Our young Intellectuals - formally trained or self-taught - must see themselves as connected to the Black Liberation Movement. Their scholarly talents and discipline must include serious efforts to rescue, defend and empower our people. When you view presentations/debates on YouTube, pore through thick books, and take methodical notes, do so with every intention of ending the suffering and mistreatment of your people and helping them protect and advance themselves.

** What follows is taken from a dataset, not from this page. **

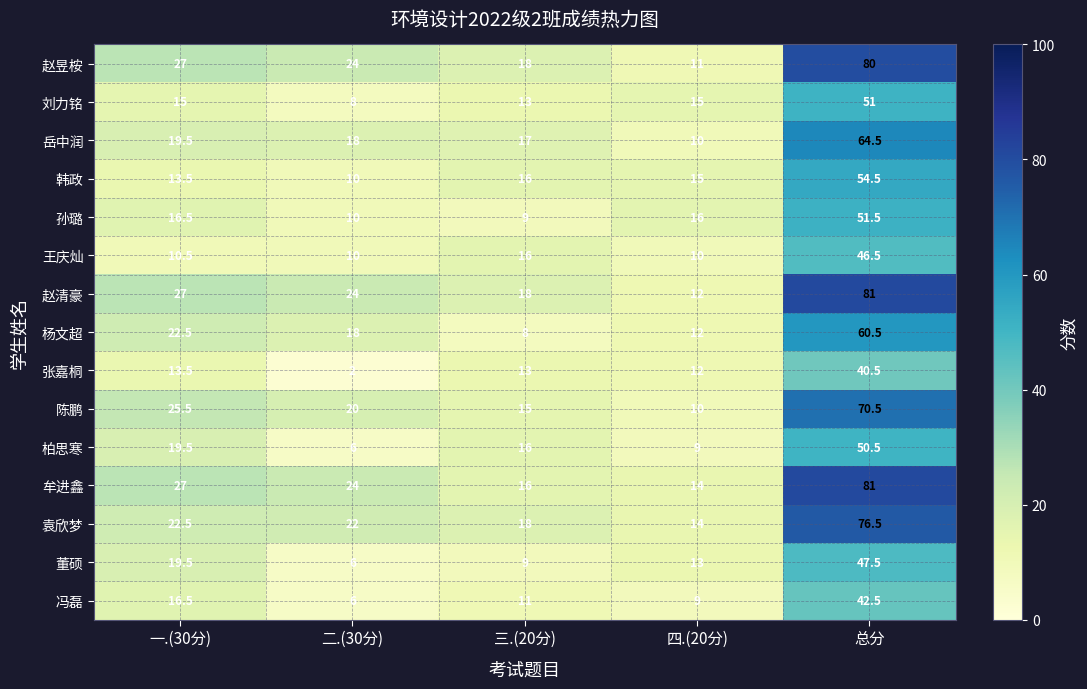

How many data points does each series have?

5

I can think of one way to start becoming more action-oriented. Expand your reading to include writers of the 20th century who explain how we are oppressed and how to get free! Add the works of DuBois, Cyril Briggs, Marcus Garvey, Elijah Muhammad, brother Malcolm, James Baldwin, Frantz Fanon, Paolo Friere, Kwame Nkrumah, Kwame Ture, George Jackson, bell hooks, Ella Baker, Dr. King, Amos Wilson, and other brilliant Black intellectuals-activists to your personal library.

Don't focus so much on debating and challenging others, but on teaching important lessons from the past that inform us today; Help us identify and eliminate our self-defeating behavior; Study, modify and create blueprints, theories and institutions for our unification and liberation. Find ways to be useful and relevant; Create institutions that outlive you; In short, get your heads out of the African sands and help to organize and rebuild the cities we occupy today!